It’s interesting to note that references to angels have existed as long as recorded human history. (It’s also necessary to mention that any “history of angels” discussed here is a history of humans and angels—who knows what they were doing in the millennia before we showed up!)
Hermes, in the Greek pantheon of gods, served the function of messenger, and was pictured with wings on his heels. In ancient Egypt, the goddess Nepthys was also winged; reliefs depicting her appear in hieroglyphics in tombs. Griffins, winged animals with human heads, appear in a very ancient Etruscan tomb. (See the Biblical book of Ezekiel for other animal/human appearing angels.) Many other cultures featured winged lions and bulls with human heads; winged creatures were known to the Vikings as valkyries , to the Greeks as horae; in Persia they were fereshta, to the Hindu, apsaras.
Yet it’s important to note that wings do not an angel make. In fact, in the Abrahamic traditions (Judaism, Christianity, and Islam, which trace their heritage to the patriarch Abraham), wings did not appear on angels with any regularity until the time of Emperor Constantine, and did not become popular in angel art until the Renaissance. Historically, angels who interacted with humans—such as Abraham and Sarah, Jacob, Lot and his wife—came in human form and were only recognized as angels in retrospect. In Christianity, the angels at the annunciation to Mary and the announcement to the shepherds were perceived instantly as superhuman, yet were never described as having wings. The angels that met the women at the tomb with the news of the resurrection of Jesus were simply described as “two men” with extraordinary lighting. It’s only when you get into supernatural visions such as those of the prophet Ezekiel or the apostle John or the Persian prophet Zoroaster that wings appear with any emphasis.

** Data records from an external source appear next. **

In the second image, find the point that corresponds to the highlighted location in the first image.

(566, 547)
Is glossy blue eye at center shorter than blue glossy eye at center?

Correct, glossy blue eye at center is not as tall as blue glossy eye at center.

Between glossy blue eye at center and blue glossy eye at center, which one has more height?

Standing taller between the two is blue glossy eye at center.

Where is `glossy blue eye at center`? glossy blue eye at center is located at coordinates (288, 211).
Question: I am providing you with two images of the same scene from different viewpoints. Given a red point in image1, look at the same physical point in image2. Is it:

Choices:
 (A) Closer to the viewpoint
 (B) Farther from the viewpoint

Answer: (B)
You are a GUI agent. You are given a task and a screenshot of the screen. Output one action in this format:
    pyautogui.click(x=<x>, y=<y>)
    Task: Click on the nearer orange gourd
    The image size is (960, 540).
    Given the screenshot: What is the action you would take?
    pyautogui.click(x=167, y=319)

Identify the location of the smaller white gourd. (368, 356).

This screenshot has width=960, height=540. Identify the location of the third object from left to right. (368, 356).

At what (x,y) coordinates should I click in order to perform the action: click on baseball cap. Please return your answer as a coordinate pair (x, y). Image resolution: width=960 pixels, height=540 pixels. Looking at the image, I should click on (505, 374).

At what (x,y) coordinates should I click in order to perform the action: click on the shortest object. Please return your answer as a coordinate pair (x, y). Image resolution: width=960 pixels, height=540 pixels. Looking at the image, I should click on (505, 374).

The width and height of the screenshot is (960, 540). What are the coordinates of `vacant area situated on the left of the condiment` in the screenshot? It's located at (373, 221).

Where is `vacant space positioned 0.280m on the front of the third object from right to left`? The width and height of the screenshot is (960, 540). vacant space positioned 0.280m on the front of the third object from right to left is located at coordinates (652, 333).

Many scholars feel that the earliest, long-lasting recorded monotheistic religion was that started by Zoroaster, who lived somewhere between 1500 B.C.E. and 550 B.C.E. (This is a rather large window of time, but there are compelling arguments for placing him at the beginning, in the middle and at the end of this period.) In a vision that contained many elements familiar to Abrahamic traditions, Zoroaster found himself clearly wrestling with a demon, whom he called Angra Mainyu—the Prince of Lies, or Demon of Doubt and Despair, also called Ahaitin (amazingly close to “Satan,” the Accuser). He also became aware of a supreme God of Goodness and Light—Ahura Mazda (“wise lord”)—who would eventually overthrow the demon. It was all there, the holy rivers, the “host of heaven,” the angels of darkness and light. Some scholars feel that before this vision of Zoroaster’s humans perceived the gods to contain both good and evil within themselves; Zoroaster came away from his vision firmly convinced that the heavens were ruled by a great good God, and people were bedeviled by evil demons and assisted by angels of light. He felt that humans must make a choice as to whether they would serve the good or the evil side.
Very recently, in 1931, a fascinating discovery was made in Northern Syria. There, archeologists unearthed the remains of Ugarit, an ancient Arabic city, dating from the 14th century BCE. It was fascinating to find that their language was much like ancient Hebrew, and their religion included the gods El, Baal, and others reported in the Hebrew Scriptures. Also, the function of angels in their religion very much echoed Zoroaster and the Abrahamic traditions, which we will look at closely in the first chapter of this book.